WHAT THE EXERCISE ASKS
Copy the text of the items below line for line, with no changes, and leave out the pictures.

Extracted records:

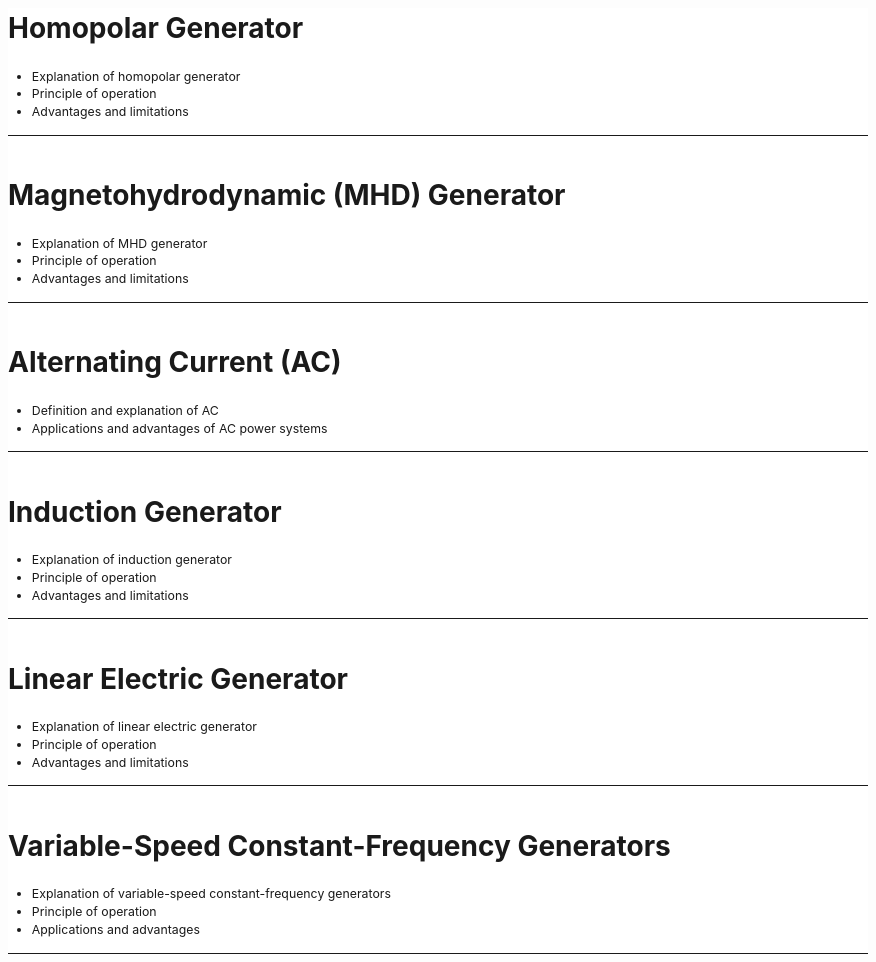  # Homopolar Generator
- Explanation of homopolar generator
- Principle of operation
- Advantages and limitations


---
<style scoped>p,li {font-size:0.88em}</style>

 # **Magnetohydrodynamic (MHD) Generator**

- Explanation of MHD generator
- Principle of operation
- Advantages and limitations

---
<style scoped>p,li {font-size:0.92em}</style>

 # Alternating Current (AC)

- Definition and explanation of AC
- Applications and advantages of AC power systems

---
<style scoped>p,li {font-size:0.88em}</style>

 # Induction Generator
- Explanation of induction generator
- Principle of operation
- Advantages and limitations


---
<style scoped>p,li {font-size:0.88em}</style>

 # Linear Electric Generator
- Explanation of linear electric generator
- Principle of operation
- Advantages and limitations


---
<style scoped>p,li {font-size:0.88em}</style>

 # Variable-Speed Constant-Frequency Generators

- Explanation of variable-speed constant-frequency generators
- Principle of operation
- Applications and advantages

---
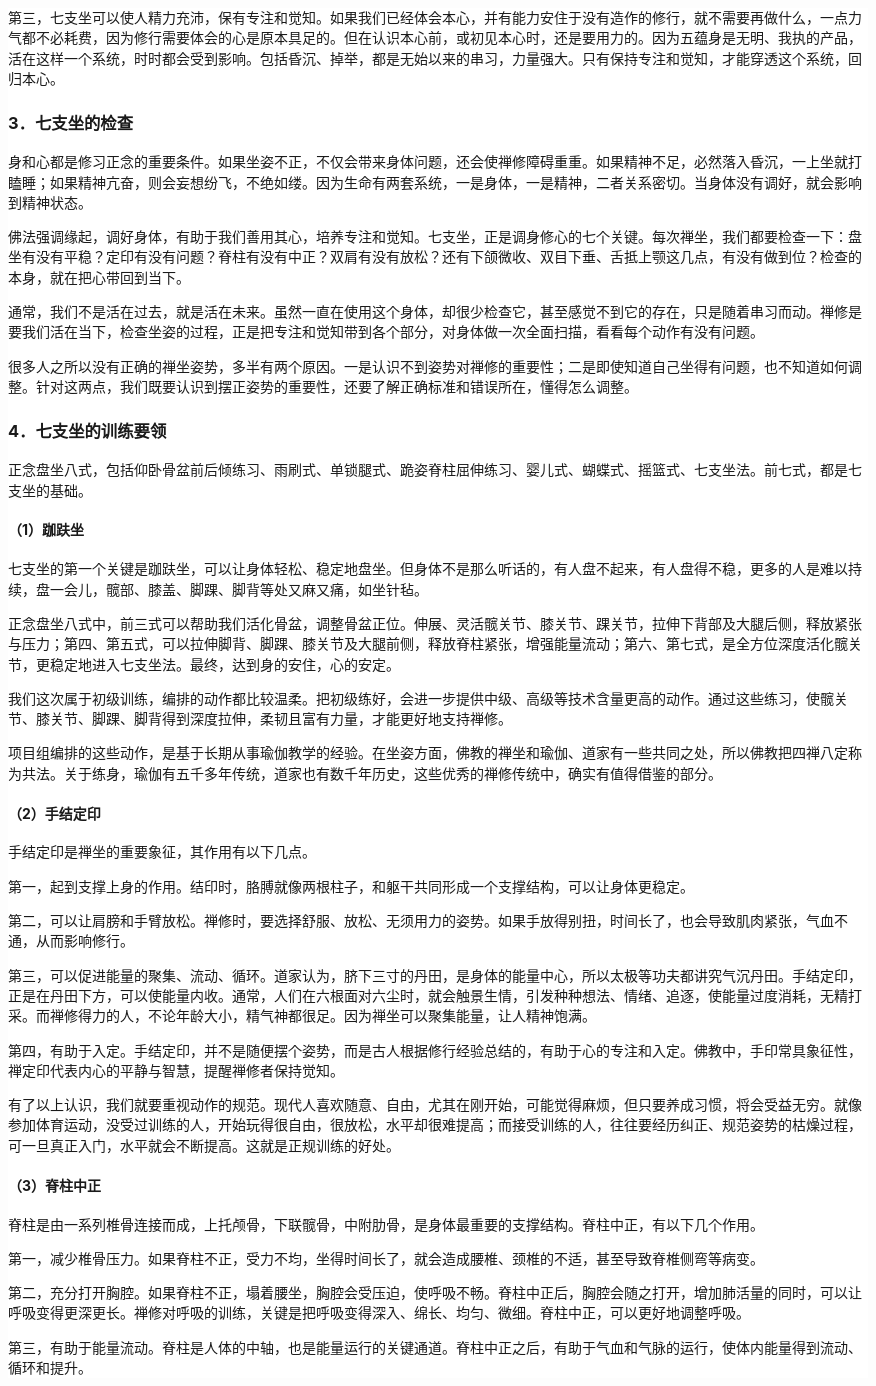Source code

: 第三，七支坐可以使人精力充沛，保有专注和觉知。如果我们已经体会本心，并有能力安住于没有造作的修行，就不需要再做什么，一点力气都不必耗费，因为修行需要体会的心是原本具足的。但在认识本心前，或初见本心时，还是要用力的。因为五蕴身是无明、我执的产品，活在这样一个系统，时时都会受到影响。包括昏沉、掉举，都是无始以来的串习，力量强大。只有保持专注和觉知，才能穿透这个系统，回归本心。

### 3．七支坐的检查

身和心都是修习正念的重要条件。如果坐姿不正，不仅会带来身体问题，还会使禅修障碍重重。如果精神不足，必然落入昏沉，一上坐就打瞌睡；如果精神亢奋，则会妄想纷飞，不绝如缕。因为生命有两套系统，一是身体，一是精神，二者关系密切。当身体没有调好，就会影响到精神状态。

佛法强调缘起，调好身体，有助于我们善用其心，培养专注和觉知。七支坐，正是调身修心的七个关键。每次禅坐，我们都要检查一下：盘坐有没有平稳？定印有没有问题？脊柱有没有中正？双肩有没有放松？还有下颌微收、双目下垂、舌抵上颚这几点，有没有做到位？检查的本身，就在把心带回到当下。

通常，我们不是活在过去，就是活在未来。虽然一直在使用这个身体，却很少检查它，甚至感觉不到它的存在，只是随着串习而动。禅修是要我们活在当下，检查坐姿的过程，正是把专注和觉知带到各个部分，对身体做一次全面扫描，看看每个动作有没有问题。

很多人之所以没有正确的禅坐姿势，多半有两个原因。一是认识不到姿势对禅修的重要性；二是即使知道自己坐得有问题，也不知道如何调整。针对这两点，我们既要认识到摆正姿势的重要性，还要了解正确标准和错误所在，懂得怎么调整。

### 4．七支坐的训练要领

正念盘坐八式，包括仰卧骨盆前后倾练习、雨刷式、单锁腿式、跪姿脊柱屈伸练习、婴儿式、蝴蝶式、摇篮式、七支坐法。前七式，都是七支坐的基础。

#### （1）跏趺坐

七支坐的第一个关键是跏趺坐，可以让身体轻松、稳定地盘坐。但身体不是那么听话的，有人盘不起来，有人盘得不稳，更多的人是难以持续，盘一会儿，髋部、膝盖、脚踝、脚背等处又麻又痛，如坐针毡。

正念盘坐八式中，前三式可以帮助我们活化骨盆，调整骨盆正位。伸展、灵活髋关节、膝关节、踝关节，拉伸下背部及大腿后侧，释放紧张与压力；第四、第五式，可以拉伸脚背、脚踝、膝关节及大腿前侧，释放脊柱紧张，增强能量流动；第六、第七式，是全方位深度活化髋关节，更稳定地进入七支坐法。最终，达到身的安住，心的安定。

我们这次属于初级训练，编排的动作都比较温柔。把初级练好，会进一步提供中级、高级等技术含量更高的动作。通过这些练习，使髋关节、膝关节、脚踝、脚背得到深度拉伸，柔韧且富有力量，才能更好地支持禅修。

项目组编排的这些动作，是基于长期从事瑜伽教学的经验。在坐姿方面，佛教的禅坐和瑜伽、道家有一些共同之处，所以佛教把四禅八定称为共法。关于练身，瑜伽有五千多年传统，道家也有数千年历史，这些优秀的禅修传统中，确实有值得借鉴的部分。

#### （2）手结定印

手结定印是禅坐的重要象征，其作用有以下几点。

第一，起到支撑上身的作用。结印时，胳膊就像两根柱子，和躯干共同形成一个支撑结构，可以让身体更稳定。

第二，可以让肩膀和手臂放松。禅修时，要选择舒服、放松、无须用力的姿势。如果手放得别扭，时间长了，也会导致肌肉紧张，气血不通，从而影响修行。

第三，可以促进能量的聚集、流动、循环。道家认为，脐下三寸的丹田，是身体的能量中心，所以太极等功夫都讲究气沉丹田。手结定印，正是在丹田下方，可以使能量内收。通常，人们在六根面对六尘时，就会触景生情，引发种种想法、情绪、追逐，使能量过度消耗，无精打采。而禅修得力的人，不论年龄大小，精气神都很足。因为禅坐可以聚集能量，让人精神饱满。

第四，有助于入定。手结定印，并不是随便摆个姿势，而是古人根据修行经验总结的，有助于心的专注和入定。佛教中，手印常具象征性，禅定印代表内心的平静与智慧，提醒禅修者保持觉知。

有了以上认识，我们就要重视动作的规范。现代人喜欢随意、自由，尤其在刚开始，可能觉得麻烦，但只要养成习惯，将会受益无穷。就像参加体育运动，没受过训练的人，开始玩得很自由，很放松，水平却很难提高；而接受训练的人，往往要经历纠正、规范姿势的枯燥过程，可一旦真正入门，水平就会不断提高。这就是正规训练的好处。

#### （3）脊柱中正

脊柱是由一系列椎骨连接而成，上托颅骨，下联髋骨，中附肋骨，是身体最重要的支撑结构。脊柱中正，有以下几个作用。

第一，减少椎骨压力。如果脊柱不正，受力不均，坐得时间长了，就会造成腰椎、颈椎的不适，甚至导致脊椎侧弯等病变。

第二，充分打开胸腔。如果脊柱不正，塌着腰坐，胸腔会受压迫，使呼吸不畅。脊柱中正后，胸腔会随之打开，增加肺活量的同时，可以让呼吸变得更深更长。禅修对呼吸的训练，关键是把呼吸变得深入、绵长、均匀、微细。脊柱中正，可以更好地调整呼吸。

第三，有助于能量流动。脊柱是人体的中轴，也是能量运行的关键通道。脊柱中正之后，有助于气血和气脉的运行，使体内能量得到流动、循环和提升。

ANSWER BOX
  # Homopolar Generator
- Explanation of homopolar generator
- Principle of operation
- Advantages and limitations


---
<style scoped>p,li {font-size:0.88em}</style>

 # **Magnetohydrodynamic (MHD) Generator**

- Explanation of MHD generator
- Principle of operation
- Advantages and limitations

---
<style scoped>p,li {font-size:0.92em}</style>

 # Alternating Current (AC)

- Definition and explanation of AC
- Applications and advantages of AC power systems

---
<style scoped>p,li {font-size:0.88em}</style>

 # Induction Generator
- Explanation of induction generator
- Principle of operation
- Advantages and limitations


---
<style scoped>p,li {font-size:0.88em}</style>

 # Linear Electric Generator
- Explanation of linear electric generator
- Principle of operation
- Advantages and limitations


---
<style scoped>p,li {font-size:0.88em}</style>

 # Variable-Speed Constant-Frequency Generators

- Explanation of variable-speed constant-frequency generators
- Principle of operation
- Applications and advantages

---
Source code

: 第三，七支坐可以使人精力充沛，保有专注和觉知。如果我们已经体会本心，并有能力安住于没有造作的修行，就不需要再做什么，一点力气都不必耗费，因为修行需要体会的心是原本具足的。但在认识本心前，或初见本心时，还是要用力的。因为五蕴身是无明、我执的产品，活在这样一个系统，时时都会受到影响。包括昏沉、掉举，都是无始以来的串习，力量强大。只有保持专注和觉知，才能穿透这个系统，回归本心。

### 3．七支坐的检查

身和心都是修习正念的重要条件。如果坐姿不正，不仅会带来身体问题，还会使禅修障碍重重。如果精神不足，必然落入昏沉，一上坐就打瞌睡；如果精神亢奋，则会妄想纷飞，不绝如缕。因为生命有两套系统，一是身体，一是精神，二者关系密切。当身体没有调好，就会影响到精神状态。

佛法强调缘起，调好身体，有助于我们善用其心，培养专注和觉知。七支坐，正是调身修心的七个关键。每次禅坐，我们都要检查一下：盘坐有没有平稳？定印有没有问题？脊柱有没有中正？双肩有没有放松？还有下颌微收、双目下垂、舌抵上颚这几点，有没有做到位？检查的本身，就在把心带回到当下。

通常，我们不是活在过去，就是活在未来。虽然一直在使用这个身体，却很少检查它，甚至感觉不到它的存在，只是随着串习而动。禅修是要我们活在当下，检查坐姿的过程，正是把专注和觉知带到各个部分，对身体做一次全面扫描，看看每个动作有没有问题。

很多人之所以没有正确的禅坐姿势，多半有两个原因。一是认识不到姿势对禅修的重要性；二是即使知道自己坐得有问题，也不知道如何调整。针对这两点，我们既要认识到摆正姿势的重要性，还要了解正确标准和错误所在，懂得怎么调整。

### 4．七支坐的训练要领

正念盘坐八式，包括仰卧骨盆前后倾练习、雨刷式、单锁腿式、跪姿脊柱屈伸练习、婴儿式、蝴蝶式、摇篮式、七支坐法。前七式，都是七支坐的基础。

#### （1）跏趺坐

七支坐的第一个关键是跏趺坐，可以让身体轻松、稳定地盘坐。但身体不是那么听话的，有人盘不起来，有人盘得不稳，更多的人是难以持续，盘一会儿，髋部、膝盖、脚踝、脚背等处又麻又痛，如坐针毡。

正念盘坐八式中，前三式可以帮助我们活化骨盆，调整骨盆正位。伸展、灵活髋关节、膝关节、踝关节，拉伸下背部及大腿后侧，释放紧张与压力；第四、第五式，可以拉伸脚背、脚踝、膝关节及大腿前侧，释放脊柱紧张，增强能量流动；第六、第七式，是全方位深度活化髋关节，更稳定地进入七支坐法。最终，达到身的安住，心的安定。

我们这次属于初级训练，编排的动作都比较温柔。把初级练好，会进一步提供中级、高级等技术含量更高的动作。通过这些练习，使髋关节、膝关节、脚踝、脚背得到深度拉伸，柔韧且富有力量，才能更好地支持禅修。

项目组编排的这些动作，是基于长期从事瑜伽教学的经验。在坐姿方面，佛教的禅坐和瑜伽、道家有一些共同之处，所以佛教把四禅八定称为共法。关于练身，瑜伽有五千多年传统，道家也有数千年历史，这些优秀的禅修传统中，确实有值得借鉴的部分。

#### （2）手结定印

手结定印是禅坐的重要象征，其作用有以下几点。

第一，起到支撑上身的作用。结印时，胳膊就像两根柱子，和躯干共同形成一个支撑结构，可以让身体更稳定。

第二，可以让肩膀和手臂放松。禅修时，要选择舒服、放松、无须用力的姿势。如果手放得别扭，时间长了，也会导致肌肉紧张，气血不通，从而影响修行。

第三，可以促进能量的聚集、流动、循环。道家认为，脐下三寸的丹田，是身体的能量中心，所以太极等功夫都讲究气沉丹田。手结定印，正是在丹田下方，可以使能量内收。通常，人们在六根面对六尘时，就会触景生情，引发种种想法、情绪、追逐，使能量过度消耗，无精打采。而禅修得力的人，不论年龄大小，精气神都很足。因为禅坐可以聚集能量，让人精神饱满。

第四，有助于入定。手结定印，并不是随便摆个姿势，而是古人根据修行经验总结的，有助于心的专注和入定。佛教中，手印常具象征性，禅定印代表内心的平静与智慧，提醒禅修者保持觉知。

有了以上认识，我们就要重视动作的规范。现代人喜欢随意、自由，尤其在刚开始，可能觉得麻烦，但只要养成习惯，将会受益无穷。就像参加体育运动，没受过训练的人，开始玩得很自由，很放松，水平却很难提高；而接受训练的人，往往要经历纠正、规范姿势的枯燥过程，可一旦真正入门，水平就会不断提高。这就是正规训练的好处。

#### （3）脊柱中正

脊柱是由一系列椎骨连接而成，上托颅骨，下联髋骨，中附肋骨，是身体最重要的支撑结构。脊柱中正，有以下几个作用。

第一，减少椎骨压力。如果脊柱不正，受力不均，坐得时间长了，就会造成腰椎、颈椎的不适，甚至导致脊椎侧弯等病变。

第二，充分打开胸腔。如果脊柱不正，塌着腰坐，胸腔会受压迫，使呼吸不畅。脊柱中正后，胸腔会随之打开，增加肺活量的同时，可以让呼吸变得更深更长。禅修对呼吸的训练，关键是把呼吸变得深入、绵长、均匀、微细。脊柱中正，可以更好地调整呼吸。

第三，有助于能量流动。脊柱是人体的中轴，也是能量运行的关键通道。脊柱中正之后，有助于气血和气脉的运行，使体内能量得到流动、循环和提升。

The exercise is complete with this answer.